Did you miss our Awesome Adulting Part One podcast? Listen here.
I heard you loud and clear! How in the world can you add MORE to your already overfull lives?
In this episode of the broadcast, I tackle the challenges to feeling awesome and being the full-fledged adult you envisioned you’d be by now. Your work as a parent-educator IS one way you are becoming the adult you want to be. Let’s discuss.
As we get older, we go through many different stages of our lives, and it can be challenging to discuss the topic of “Awesome Adulthood” because of this fact. Not everybody feels like they’re in a position to add anything to their lives, let alone an awesome new passion, hobby, or career choice.
If you have children under the age of five years old, for example, your primary job to to take care of them and your enriching self-education is going to be becoming skilled at parenting.
Our hope is that, when you’re in that early stage of parenthood, you will give yourself permission to become effective, understand what you’re doing, and care about that child. It’s a huge responsibility that you have, and they’ll be around for at least 18 years!
But as kids start getting to school age, your primary self-educating focus will shift to becoming a career home educator. And like the many career educators in public and private schools, home education is indeed a career – but unlike other career educators, home educators don’t necessarily get any breaks from their students.
Without any breaks, the burnout is very real. Too many of us get depressed, feel inadequate, blame ourselves, or isolate ourselves. The joy can dissipate, and the more you devote to the home education task, the worst it gets; “You start to feel like your whole life is consumed with an unattainable task.”
Because not only is the act of teaching exhausting, not only do you not get a break, but your identity is directly tied to how your children perform. And unfortunately, when you feel depressed or discouraged or joyless, your kids see that too, and they will reflect it back to you like a mirror.
The remedy? Awesome Adulthood!
“If you’ve made your well-being dependent on how somebody else is doing, you are no longer the master of your own soul, of your own wellbeing; you have taken this personhood that is yours and relocated it, in your children.”
Stay connected to the you that you were before the “you” became a “we,” whether that’s through marriage, children, or both.
This doesn’t mean you have to find a new career or a time-consuming hobby – you just need to try retaining that piece of you and allow it to express itself.
Does the word “awesome” in adulting scare you? Don’t worry, that’s really not the important part! It’s just alliterative!
Maybe you think of it as being a Happy Adult, or a Fulfilled Adult, or a Meaningful Adult – but you do deserve some time for yourself.
You deserve a prep period, a summer vacation, or a sabbatical… but, unfortunately, that’s not an option. But as a home educator, there’s something you CAN do that other educators can’t: mini-vacations!
You can’t necessarily take an extravagant trip for yourself when you have children living at home, but you can still do something for yourself!
Here are a couple things to think about…
- If a subject area in school piques your interest, but your kids lose interest, keep going! “Home education is a re-education for mothers.”
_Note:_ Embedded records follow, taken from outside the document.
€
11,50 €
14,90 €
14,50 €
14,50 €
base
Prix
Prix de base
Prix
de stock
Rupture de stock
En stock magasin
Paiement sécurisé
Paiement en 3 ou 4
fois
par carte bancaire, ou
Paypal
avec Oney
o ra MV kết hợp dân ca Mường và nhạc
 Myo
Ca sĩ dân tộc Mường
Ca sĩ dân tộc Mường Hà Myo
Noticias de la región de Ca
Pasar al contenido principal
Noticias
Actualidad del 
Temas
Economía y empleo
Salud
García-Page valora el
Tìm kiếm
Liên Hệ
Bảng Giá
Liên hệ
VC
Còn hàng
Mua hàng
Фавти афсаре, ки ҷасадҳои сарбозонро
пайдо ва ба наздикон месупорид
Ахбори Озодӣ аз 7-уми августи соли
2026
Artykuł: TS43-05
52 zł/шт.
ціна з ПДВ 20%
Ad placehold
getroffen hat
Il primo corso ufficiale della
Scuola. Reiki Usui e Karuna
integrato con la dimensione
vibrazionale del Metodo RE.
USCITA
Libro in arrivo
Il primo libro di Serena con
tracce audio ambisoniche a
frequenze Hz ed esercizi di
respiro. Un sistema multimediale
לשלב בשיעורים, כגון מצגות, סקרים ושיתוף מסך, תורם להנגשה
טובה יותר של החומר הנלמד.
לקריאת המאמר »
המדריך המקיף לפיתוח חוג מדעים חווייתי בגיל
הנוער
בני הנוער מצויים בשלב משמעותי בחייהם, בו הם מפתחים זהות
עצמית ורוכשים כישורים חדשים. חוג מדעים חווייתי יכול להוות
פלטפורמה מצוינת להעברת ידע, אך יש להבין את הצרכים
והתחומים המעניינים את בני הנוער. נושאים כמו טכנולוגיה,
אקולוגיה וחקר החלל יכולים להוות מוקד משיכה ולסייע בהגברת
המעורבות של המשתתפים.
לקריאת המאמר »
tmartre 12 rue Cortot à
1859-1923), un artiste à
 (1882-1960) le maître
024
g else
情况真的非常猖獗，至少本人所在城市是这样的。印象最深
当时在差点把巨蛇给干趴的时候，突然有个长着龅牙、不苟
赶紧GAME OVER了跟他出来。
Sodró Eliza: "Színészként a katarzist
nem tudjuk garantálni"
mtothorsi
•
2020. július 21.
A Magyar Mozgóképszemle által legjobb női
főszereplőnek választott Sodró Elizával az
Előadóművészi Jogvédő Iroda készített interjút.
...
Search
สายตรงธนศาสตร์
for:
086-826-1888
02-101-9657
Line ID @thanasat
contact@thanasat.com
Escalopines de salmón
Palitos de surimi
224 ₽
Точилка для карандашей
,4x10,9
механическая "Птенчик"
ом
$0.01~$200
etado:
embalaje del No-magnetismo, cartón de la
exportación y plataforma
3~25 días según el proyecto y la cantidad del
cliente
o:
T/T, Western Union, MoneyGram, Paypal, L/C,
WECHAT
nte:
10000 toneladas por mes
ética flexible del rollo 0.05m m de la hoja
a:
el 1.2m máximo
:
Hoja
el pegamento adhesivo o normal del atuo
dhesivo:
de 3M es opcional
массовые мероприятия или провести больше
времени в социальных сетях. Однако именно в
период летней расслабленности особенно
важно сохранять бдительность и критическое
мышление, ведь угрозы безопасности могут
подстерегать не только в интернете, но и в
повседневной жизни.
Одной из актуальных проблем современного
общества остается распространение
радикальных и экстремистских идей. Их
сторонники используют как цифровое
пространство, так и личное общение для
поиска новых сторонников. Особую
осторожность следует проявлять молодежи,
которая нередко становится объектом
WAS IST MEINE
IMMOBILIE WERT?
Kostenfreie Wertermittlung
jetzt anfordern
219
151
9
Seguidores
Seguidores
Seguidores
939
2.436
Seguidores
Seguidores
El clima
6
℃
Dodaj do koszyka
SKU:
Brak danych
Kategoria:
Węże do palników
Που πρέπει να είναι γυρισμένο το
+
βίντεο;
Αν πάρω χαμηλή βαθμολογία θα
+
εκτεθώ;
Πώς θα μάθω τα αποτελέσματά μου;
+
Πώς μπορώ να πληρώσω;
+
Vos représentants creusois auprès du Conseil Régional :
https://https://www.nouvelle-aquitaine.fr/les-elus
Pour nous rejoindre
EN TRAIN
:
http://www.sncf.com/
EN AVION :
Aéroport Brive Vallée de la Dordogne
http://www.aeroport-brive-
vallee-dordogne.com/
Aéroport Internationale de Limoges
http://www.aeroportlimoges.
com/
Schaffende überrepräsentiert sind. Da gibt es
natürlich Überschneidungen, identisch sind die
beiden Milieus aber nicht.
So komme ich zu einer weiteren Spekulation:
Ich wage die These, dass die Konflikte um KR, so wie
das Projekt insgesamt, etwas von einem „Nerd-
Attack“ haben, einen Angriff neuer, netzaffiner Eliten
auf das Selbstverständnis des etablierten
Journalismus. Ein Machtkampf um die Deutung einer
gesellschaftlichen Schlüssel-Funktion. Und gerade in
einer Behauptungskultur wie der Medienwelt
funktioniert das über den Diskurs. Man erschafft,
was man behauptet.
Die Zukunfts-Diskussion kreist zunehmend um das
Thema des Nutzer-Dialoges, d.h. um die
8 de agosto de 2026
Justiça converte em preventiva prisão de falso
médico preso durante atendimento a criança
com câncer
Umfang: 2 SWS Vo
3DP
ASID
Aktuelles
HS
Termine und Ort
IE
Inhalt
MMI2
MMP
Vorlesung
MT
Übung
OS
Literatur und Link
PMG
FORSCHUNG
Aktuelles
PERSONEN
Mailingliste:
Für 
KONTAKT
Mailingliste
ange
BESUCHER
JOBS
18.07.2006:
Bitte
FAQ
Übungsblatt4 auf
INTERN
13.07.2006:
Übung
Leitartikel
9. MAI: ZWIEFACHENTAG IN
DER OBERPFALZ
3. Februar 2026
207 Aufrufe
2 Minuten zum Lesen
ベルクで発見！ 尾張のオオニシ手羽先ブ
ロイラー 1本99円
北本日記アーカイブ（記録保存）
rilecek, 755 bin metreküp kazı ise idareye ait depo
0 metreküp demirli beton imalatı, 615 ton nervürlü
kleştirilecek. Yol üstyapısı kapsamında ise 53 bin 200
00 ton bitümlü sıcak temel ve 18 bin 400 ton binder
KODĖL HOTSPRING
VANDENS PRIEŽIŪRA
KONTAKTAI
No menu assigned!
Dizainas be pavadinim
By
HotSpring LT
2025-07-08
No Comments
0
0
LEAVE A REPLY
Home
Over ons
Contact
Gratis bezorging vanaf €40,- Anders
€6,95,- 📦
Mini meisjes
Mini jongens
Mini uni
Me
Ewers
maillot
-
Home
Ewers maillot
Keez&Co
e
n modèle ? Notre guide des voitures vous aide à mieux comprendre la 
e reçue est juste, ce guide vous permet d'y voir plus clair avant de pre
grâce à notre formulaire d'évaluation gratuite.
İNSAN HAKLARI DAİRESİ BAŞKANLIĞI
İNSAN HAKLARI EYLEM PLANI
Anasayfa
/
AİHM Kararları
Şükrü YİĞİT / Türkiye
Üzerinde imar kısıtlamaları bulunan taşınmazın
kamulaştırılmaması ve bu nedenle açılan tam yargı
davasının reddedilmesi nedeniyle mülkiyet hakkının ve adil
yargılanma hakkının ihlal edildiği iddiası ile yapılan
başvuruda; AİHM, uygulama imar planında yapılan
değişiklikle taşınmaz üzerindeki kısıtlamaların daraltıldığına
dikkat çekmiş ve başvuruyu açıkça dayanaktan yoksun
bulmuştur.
- Every day, build in time for choices that make you happy. Even if it’s just for a moment, do something that reminds you that you have choices, value, and wants. The more that you allow yourself to desire, and be okay with that, the more your children have permission to do the same. It’s hard to teach someone to follow their passion if you don’t have experience cultivating your own.
“Being a child is great. Being a teen is amazing. Being a young adult is so cool. Being a mature adult is awesome! Each stage has its amazing properties, and we want to cultivate enthusiasm around the benefits of each stage of life.”